UPDATE #8: There's a quite damning analysis by Stephen Stigler, a leading statistics scholar here at the University of Chicago, which deserves to be read in full; I'll just quote part:
Since the premise of all the 2006 ratings is that a simple weighted average of rather crude variables can capture genuine quality (mathematically assuming that quality lies on a one dimensional subspace of the 21 dimensional space of it and the variables), I believe the project was doomed from the start when they downplayed reputation, the most valuable measure of earlier studies. If a program was not surveyed (most were not), and differed other than linearly from others (thought of as surrogates) that were surveyed, it would find itself out of synch with those surrogates. The NRC refuses to tell which were surveyed. But even if all had been surveyed the results would be dubious, since the assumption that quality can be captured by such a crude weighted average of crude measures is not credible. For example, the Dimensional Ranking of “Research Activity” in most fields is based on weights of the four components that are close to equal, and is hence about the same as would come from a simple average of the four component indices. But measures like “Publications per Faculty” and “Awards per faculty” will depend crucially of how the faculty is defined and these definitions varied (considerably in some cases) among programs, as they should be expected to. And the data on publications and citations came from a Web of Science data set that reflected activity well before 2006 and relied upon a difficult and problematic file matching procedure (e.g. by author’s zip code) to link to then–current faculty lists. The data had a built in long time lag in 2006 and are quite ancient now.

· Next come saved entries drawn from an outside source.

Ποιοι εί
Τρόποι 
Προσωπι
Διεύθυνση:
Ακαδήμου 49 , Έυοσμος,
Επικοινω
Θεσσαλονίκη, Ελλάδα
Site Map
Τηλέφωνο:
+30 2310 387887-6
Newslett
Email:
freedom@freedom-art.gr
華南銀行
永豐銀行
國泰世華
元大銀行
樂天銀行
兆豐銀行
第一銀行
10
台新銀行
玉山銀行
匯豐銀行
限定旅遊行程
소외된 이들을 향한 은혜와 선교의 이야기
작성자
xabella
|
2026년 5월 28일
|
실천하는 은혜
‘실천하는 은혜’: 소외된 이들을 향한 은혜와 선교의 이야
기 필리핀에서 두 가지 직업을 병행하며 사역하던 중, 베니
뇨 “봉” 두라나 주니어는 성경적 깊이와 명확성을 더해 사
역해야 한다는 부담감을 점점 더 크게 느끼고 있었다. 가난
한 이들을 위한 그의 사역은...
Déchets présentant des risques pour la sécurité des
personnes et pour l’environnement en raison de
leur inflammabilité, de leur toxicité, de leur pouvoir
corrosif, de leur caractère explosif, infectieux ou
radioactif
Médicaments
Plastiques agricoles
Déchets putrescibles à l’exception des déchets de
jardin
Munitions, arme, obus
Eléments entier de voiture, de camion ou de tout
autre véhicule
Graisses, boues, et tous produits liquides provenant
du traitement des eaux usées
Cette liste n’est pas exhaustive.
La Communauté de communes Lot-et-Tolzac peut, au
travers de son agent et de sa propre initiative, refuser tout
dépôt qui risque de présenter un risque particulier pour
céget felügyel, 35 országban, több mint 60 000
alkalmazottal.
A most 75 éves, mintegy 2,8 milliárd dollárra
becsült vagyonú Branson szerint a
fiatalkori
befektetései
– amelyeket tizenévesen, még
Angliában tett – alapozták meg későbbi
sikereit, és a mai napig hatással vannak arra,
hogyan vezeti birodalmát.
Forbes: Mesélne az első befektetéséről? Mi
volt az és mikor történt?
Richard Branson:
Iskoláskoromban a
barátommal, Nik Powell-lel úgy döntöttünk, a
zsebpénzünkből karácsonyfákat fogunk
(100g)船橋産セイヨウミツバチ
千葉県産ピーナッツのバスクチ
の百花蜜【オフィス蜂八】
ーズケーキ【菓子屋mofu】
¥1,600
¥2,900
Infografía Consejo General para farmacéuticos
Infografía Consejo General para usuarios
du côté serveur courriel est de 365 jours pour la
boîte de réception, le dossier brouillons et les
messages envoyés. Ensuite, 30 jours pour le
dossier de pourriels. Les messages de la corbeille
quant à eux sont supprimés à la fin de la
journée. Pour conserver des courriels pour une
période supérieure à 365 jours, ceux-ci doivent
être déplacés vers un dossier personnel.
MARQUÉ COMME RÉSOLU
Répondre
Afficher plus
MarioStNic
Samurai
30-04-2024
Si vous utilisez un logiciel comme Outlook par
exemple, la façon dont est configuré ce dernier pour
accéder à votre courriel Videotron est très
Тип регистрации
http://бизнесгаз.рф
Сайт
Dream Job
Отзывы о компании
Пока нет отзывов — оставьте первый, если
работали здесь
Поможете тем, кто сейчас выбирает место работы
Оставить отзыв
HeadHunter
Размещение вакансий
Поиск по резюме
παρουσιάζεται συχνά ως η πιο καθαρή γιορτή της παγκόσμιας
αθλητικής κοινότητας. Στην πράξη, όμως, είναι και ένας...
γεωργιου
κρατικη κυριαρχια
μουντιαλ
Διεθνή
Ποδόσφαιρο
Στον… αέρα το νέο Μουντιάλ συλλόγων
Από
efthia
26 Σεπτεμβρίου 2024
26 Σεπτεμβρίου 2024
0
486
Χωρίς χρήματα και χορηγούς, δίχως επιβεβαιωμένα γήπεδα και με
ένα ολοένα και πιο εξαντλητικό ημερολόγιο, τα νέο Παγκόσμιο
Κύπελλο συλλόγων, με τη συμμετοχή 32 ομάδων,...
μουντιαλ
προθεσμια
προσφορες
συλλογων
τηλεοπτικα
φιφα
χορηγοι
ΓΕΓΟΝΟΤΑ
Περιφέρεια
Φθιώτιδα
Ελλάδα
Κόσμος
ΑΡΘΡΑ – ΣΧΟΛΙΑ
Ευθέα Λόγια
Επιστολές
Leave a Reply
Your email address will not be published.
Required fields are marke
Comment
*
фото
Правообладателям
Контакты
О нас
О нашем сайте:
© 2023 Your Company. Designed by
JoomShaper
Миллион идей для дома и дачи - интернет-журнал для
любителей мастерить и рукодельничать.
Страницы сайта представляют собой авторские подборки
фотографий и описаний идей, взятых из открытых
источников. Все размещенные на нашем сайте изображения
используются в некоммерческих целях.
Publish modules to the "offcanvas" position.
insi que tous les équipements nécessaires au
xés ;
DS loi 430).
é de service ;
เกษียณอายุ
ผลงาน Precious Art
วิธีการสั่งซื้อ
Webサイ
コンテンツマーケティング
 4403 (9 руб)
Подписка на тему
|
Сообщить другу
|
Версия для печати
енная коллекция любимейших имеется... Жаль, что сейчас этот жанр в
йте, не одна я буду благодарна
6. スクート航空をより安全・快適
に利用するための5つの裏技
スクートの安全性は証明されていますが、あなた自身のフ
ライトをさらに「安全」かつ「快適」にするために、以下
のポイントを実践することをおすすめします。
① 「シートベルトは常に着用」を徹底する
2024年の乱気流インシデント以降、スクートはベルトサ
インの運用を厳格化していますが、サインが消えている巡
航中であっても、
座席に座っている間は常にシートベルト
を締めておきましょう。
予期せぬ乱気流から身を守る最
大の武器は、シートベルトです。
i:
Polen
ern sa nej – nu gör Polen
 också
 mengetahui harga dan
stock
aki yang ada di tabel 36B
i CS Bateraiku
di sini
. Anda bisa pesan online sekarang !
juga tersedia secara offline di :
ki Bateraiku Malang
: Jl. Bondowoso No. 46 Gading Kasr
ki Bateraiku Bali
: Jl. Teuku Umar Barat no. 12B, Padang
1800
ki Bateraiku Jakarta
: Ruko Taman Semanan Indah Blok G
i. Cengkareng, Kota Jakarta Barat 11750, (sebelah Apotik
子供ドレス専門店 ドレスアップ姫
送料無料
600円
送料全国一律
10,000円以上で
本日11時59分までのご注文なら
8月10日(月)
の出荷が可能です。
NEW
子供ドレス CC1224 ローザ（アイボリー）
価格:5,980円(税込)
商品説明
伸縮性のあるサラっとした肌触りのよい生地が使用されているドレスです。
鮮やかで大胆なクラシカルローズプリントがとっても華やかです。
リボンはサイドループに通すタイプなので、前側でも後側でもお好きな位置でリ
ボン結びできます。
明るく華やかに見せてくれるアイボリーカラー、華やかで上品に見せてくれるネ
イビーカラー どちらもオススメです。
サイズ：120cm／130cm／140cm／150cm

The results do not include the actual ratings or rankings but give instead what are purported to be bounds (5% and 95%). That these reflect mostly trivial variations in weights (see spreadsheet for coefficient SDs in different fields) indicates that the distinctions being drawn are mainly trivial; that is, the variables being weighted do not capture interesting differences in quality between programs. One use, if absolutely necessary, of these bounds is to take the upper limit (5%) as the ranking, and the R Rankings at least might have a slight input from reputation in some cases. But little credence should be given to any of them.
UPDATE #9: This may be a first for an NRC report on graduate programs: a major professional association representing scholars (in this case, computer scientists) has issued a statement denouncing the NRC ranking, and an NRC official concedes the correctness of the criticisms!